Petronio na Casa de Lucídio
Fonseca Neto, 13/02/2023
Discreto e incisivo ele veio e disse. Deixou com os da Casa um livro com mais dicção sobre o que pensa do Brasil neste trânsito de séculos. Sua formação acadêmica é em Ciências Sociais, Economia.
Refiro-me a Petronio Portella Nunes Filho, economista, que esteve há pouco na Academia Piauiense de Letras, lançando seu mais recente livro, trazido com o título Mentiras que contam sobre a economia brasileira. E a primeira e disparada entre essas mentiras é mesmo o desmoralizável chavão de que a economia é assunto próprio de “cientistas” ou doutos especialistas. Sua abordagem vem orientada em noção de Luiz Davidovich de que “a economia é importante demais para ficar só na mão dos economistas”.
Do livro sob foco é seu autor que informa no subtítulo, alongado e esclarecedor, que são “textos contra a desinformação e em defesa de políticas novas e velhas pró-crescimento”.
Além de Davidovich, também invoca na epígrafe outro tuchá em sua matéria, André Lara Resende, para quem a “macroeconomia [pode] ser compreendida por qualquer pessoa educada. Não pode ficar restrita a um grupo de iniciados que utiliza um dialeto pretensamente científico”.
Ele não economiza palavras com o fito de desbancar os que, na “grande imprensa”, como “economistas de mercado”, “se consideram acima das ideologias. Muitos deles possuem vínculos com instituições financeiras – dedicam suas vidas a defendê-las. Mas se apresentam como porta-vozes da ‘neutralidade científica’. E graça ao espaço que conquistaram na mídia, conseguiram transferir a ideologia do setor financeiro para empresários, classe média e funcionários públicos”.
Com tais orientações, Nunes Filho faz um livro relativamente curto – 152 p. – e com imensa potência explicativa, “para especialistas e leigos”. Pares economistas e o povo em sentido mais amplo. Editora Dialética, SP.
Organiza a obra em quatro partes, cada uma com subpartes, todas com títulos-quase-teses, tratando temas e questões que no dia a dia da mídia e dos circuitos do Poder são filtrados em linguagem, como que oracular, de compenetrados figurões “da Economia”.

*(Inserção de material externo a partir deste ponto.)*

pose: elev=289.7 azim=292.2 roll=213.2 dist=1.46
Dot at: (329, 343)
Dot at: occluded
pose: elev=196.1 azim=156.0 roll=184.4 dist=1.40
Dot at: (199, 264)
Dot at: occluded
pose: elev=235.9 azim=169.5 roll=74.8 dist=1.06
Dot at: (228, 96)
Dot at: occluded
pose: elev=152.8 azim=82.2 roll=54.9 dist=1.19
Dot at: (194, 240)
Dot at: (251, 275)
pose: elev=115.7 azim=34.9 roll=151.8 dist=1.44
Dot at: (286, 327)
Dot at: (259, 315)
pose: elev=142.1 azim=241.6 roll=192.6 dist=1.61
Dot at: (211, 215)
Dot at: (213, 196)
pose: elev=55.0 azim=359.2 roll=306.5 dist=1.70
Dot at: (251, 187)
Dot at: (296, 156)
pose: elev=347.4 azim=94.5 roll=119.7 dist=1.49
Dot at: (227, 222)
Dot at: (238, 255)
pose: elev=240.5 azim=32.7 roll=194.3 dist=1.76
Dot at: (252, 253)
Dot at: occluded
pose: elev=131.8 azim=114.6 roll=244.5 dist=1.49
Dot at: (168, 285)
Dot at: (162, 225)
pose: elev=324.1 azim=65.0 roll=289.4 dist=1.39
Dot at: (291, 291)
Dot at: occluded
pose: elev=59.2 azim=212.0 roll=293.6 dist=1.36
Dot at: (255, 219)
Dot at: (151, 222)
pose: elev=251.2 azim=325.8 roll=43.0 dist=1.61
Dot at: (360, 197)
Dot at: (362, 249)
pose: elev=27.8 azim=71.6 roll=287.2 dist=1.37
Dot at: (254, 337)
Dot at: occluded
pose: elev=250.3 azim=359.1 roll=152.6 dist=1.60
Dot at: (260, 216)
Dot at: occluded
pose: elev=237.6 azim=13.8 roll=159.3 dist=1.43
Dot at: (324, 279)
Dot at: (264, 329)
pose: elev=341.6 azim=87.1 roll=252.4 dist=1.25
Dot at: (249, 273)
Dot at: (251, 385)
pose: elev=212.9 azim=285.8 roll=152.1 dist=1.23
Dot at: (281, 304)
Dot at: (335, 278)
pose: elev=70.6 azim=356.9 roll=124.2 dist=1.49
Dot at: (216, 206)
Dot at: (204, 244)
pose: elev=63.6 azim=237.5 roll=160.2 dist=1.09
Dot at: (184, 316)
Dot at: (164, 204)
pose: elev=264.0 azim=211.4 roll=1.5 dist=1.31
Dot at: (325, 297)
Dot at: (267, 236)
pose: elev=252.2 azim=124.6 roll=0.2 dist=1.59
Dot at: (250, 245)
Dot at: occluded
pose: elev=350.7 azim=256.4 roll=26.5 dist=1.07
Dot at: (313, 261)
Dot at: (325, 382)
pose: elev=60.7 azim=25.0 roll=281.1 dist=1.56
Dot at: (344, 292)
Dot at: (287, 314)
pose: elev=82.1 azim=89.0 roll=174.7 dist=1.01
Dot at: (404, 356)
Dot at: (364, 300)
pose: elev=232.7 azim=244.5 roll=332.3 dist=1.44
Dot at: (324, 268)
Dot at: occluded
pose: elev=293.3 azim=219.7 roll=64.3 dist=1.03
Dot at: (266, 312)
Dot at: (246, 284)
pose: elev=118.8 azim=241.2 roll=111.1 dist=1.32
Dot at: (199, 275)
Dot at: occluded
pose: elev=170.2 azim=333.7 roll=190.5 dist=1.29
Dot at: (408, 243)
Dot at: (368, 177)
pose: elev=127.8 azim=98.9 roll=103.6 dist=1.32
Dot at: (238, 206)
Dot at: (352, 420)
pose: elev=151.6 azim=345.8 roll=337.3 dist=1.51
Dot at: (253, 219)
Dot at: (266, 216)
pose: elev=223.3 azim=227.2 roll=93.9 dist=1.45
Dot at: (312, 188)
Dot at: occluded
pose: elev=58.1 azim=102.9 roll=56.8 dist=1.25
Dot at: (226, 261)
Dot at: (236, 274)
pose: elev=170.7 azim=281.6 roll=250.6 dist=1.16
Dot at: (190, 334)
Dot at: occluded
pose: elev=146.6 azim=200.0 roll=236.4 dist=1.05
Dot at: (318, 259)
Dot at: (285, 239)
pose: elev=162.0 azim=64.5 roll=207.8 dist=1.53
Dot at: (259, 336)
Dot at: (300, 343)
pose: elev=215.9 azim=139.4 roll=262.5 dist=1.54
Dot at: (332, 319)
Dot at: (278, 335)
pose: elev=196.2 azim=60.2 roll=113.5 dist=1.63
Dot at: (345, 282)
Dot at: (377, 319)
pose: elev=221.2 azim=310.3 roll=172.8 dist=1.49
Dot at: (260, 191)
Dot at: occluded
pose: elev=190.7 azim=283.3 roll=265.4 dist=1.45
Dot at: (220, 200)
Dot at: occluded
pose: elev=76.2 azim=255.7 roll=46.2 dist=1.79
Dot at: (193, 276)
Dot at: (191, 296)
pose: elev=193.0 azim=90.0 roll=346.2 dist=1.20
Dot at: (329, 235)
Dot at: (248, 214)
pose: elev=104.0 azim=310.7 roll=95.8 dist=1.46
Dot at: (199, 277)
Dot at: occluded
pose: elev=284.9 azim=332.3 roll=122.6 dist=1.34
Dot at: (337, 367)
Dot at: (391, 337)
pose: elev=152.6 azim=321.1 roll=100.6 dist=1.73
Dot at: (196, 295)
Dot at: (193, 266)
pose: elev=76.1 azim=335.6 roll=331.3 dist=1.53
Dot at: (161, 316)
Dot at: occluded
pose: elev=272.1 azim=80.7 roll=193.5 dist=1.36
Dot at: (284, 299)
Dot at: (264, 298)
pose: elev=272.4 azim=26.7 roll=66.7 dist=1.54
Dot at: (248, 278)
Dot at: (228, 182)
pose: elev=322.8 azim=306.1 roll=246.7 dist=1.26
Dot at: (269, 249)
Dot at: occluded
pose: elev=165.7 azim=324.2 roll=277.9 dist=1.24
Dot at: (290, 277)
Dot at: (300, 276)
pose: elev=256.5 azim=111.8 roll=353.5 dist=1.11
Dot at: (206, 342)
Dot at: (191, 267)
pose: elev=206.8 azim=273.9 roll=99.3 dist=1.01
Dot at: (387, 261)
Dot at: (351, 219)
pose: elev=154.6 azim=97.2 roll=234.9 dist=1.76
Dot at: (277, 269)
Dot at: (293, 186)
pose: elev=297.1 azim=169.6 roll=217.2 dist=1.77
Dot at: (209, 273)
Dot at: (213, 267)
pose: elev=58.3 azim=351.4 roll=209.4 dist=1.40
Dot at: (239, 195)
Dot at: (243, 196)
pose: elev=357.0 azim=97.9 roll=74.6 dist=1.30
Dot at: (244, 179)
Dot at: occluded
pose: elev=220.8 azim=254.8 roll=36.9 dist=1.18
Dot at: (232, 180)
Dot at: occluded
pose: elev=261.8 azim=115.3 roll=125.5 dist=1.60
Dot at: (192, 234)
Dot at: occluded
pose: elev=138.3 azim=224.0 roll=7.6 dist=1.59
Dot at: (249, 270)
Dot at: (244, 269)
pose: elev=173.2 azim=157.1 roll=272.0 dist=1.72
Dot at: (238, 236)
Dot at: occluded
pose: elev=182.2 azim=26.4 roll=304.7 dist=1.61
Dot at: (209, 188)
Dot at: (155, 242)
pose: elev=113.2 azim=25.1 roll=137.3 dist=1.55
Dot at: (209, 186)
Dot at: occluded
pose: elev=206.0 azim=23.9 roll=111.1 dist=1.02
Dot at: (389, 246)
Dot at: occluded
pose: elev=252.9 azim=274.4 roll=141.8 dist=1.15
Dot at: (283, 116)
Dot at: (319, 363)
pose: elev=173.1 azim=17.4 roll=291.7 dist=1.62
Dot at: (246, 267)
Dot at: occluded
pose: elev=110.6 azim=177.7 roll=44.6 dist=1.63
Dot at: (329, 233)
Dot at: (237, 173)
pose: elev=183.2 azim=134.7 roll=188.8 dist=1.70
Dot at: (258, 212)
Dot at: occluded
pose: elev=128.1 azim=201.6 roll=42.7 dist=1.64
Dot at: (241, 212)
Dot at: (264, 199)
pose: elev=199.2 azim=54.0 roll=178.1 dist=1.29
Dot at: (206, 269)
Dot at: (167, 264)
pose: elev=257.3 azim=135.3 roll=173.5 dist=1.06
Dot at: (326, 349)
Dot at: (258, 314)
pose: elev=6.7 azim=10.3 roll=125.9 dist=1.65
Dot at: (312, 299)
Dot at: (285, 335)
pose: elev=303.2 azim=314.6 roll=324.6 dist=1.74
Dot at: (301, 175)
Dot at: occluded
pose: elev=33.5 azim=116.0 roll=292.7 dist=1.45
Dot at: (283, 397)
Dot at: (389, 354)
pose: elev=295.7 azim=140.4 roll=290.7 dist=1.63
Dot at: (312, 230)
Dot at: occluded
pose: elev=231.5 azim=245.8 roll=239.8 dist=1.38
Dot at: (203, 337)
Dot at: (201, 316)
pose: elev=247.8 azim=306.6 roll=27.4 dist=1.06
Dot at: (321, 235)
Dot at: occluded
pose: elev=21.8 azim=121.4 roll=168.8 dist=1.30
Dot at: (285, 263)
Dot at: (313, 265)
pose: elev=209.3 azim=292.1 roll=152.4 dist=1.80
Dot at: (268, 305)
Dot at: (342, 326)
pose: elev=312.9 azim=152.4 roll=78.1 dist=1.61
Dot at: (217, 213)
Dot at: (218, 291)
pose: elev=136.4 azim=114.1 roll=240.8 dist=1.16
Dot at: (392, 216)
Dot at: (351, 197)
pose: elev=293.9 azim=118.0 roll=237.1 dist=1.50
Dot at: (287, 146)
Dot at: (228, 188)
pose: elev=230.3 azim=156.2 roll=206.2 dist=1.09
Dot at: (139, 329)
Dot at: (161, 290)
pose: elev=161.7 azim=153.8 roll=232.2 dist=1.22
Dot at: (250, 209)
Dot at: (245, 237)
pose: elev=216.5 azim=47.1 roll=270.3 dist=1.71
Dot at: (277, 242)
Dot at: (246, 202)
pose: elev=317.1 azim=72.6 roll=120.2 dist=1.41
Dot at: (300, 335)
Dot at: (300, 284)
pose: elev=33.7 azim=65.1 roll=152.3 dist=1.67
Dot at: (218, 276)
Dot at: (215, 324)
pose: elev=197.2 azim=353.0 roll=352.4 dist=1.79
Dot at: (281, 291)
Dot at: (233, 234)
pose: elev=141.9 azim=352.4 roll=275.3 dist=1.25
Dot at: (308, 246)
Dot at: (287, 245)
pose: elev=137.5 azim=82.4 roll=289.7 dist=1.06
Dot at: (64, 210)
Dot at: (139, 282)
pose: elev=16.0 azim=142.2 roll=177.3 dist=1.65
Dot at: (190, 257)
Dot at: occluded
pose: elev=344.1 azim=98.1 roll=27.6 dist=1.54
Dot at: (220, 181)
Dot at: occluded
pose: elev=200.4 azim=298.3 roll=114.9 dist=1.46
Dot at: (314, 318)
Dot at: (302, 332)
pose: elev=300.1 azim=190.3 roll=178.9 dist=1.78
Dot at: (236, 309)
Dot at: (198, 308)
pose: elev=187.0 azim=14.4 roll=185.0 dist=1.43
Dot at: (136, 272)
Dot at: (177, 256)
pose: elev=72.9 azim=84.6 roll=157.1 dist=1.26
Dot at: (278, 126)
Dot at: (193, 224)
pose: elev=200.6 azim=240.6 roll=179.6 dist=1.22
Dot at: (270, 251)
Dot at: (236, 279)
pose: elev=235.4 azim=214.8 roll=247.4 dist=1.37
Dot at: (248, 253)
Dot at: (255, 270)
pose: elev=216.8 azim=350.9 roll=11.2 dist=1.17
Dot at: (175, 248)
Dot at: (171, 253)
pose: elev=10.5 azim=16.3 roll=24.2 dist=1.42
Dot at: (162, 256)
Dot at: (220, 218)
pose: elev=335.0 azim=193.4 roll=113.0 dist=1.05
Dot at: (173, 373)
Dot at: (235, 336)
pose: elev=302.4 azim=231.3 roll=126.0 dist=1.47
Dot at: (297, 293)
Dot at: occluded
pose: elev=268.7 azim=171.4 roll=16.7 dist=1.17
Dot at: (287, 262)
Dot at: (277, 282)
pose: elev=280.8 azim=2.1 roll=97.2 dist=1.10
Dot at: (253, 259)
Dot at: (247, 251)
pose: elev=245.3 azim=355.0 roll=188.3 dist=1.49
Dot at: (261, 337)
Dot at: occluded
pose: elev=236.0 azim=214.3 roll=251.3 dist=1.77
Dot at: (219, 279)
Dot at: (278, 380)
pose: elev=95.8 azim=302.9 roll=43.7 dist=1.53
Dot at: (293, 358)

Recuperando a noção fundamental de Economia Política – ojeriza dos neo e ultraliberais –, revisita logo na primeira parte o cenário que feriu quase à depressão a economia, precipitando a miserabilização da sociedade brasileira, a partir do golpe de 2016, que às vezes chama de impeachment. E busca, noutras partes, e no contexto imediatamente anterior, localizar decisões macroeconômicas equívocas, de Fernando Cardoso a Dilma Rousseff, fundadas na posição neoliberal tida por inexorável pelo mercado” e seus “cientistas”.
Muito atualizado e apresentando um arsenal de números reveladores, o autor demonstra, de maneira didática, o quanto a obra de “fanáticos” ultraliberais, entre 2016 e 2021, conduzem o Brasil à estagnação, com a destruição do Estado-investidor. Lembra que o “ultraliberalismo é baseado numa ideia digna de Einstein. Proíba o maior investidor, o Estado, de investir e o obrigue a cortar gastos na carne – que a economia irá decolar” com o investimento privado. Mentira em estado puro.
Keynesiano, patriota e desenvolvimentista lúcido, Nunes Filho destroça essa maldade e desnuda a política “técnica” de Paulo Guedes. Cita o desastre que o golpe ultraliberal de Pinochet impôs, e que continua a “inspiração” de Guedes, “um predador inescrupuloso e um mitômano compulsivo”. No plano do debate, opõe o guede-bolsomorismo, apresentando as linhas do chamado “projeto nacional” do então presidenciável Ciro Gomes, lançado em julho de 2020.
Ele fecha seu livro apresentando a MMT (Teoria Monetária Moderna), com a qual André Lara Resende – melhor economista do Brasil, segundo ele – “tenta nos salvar da recessão crônica…”.
Petronio na Casa de Lucídio: acadêmicos, parentes e mais público esclarecido acorreram à APL para ouvir a palestra do autor, um teresinense, doutor, “consultor legislativo por profissão”, pois passou “três décadas fazendo o que [tenta fazer no] livro: explicar fenômenos econômicos complexos para não-economistas”, “vítimas contumazes da desinformação”.
No caso da consultoria institucional legislativa, sua interlocução, os senadores da República. Um livro necessário, a ser lido com a devida atenção e merecido respeito. Obra de um radical sereno cuja verdade que leciona libera ao País o robusto democrata que é.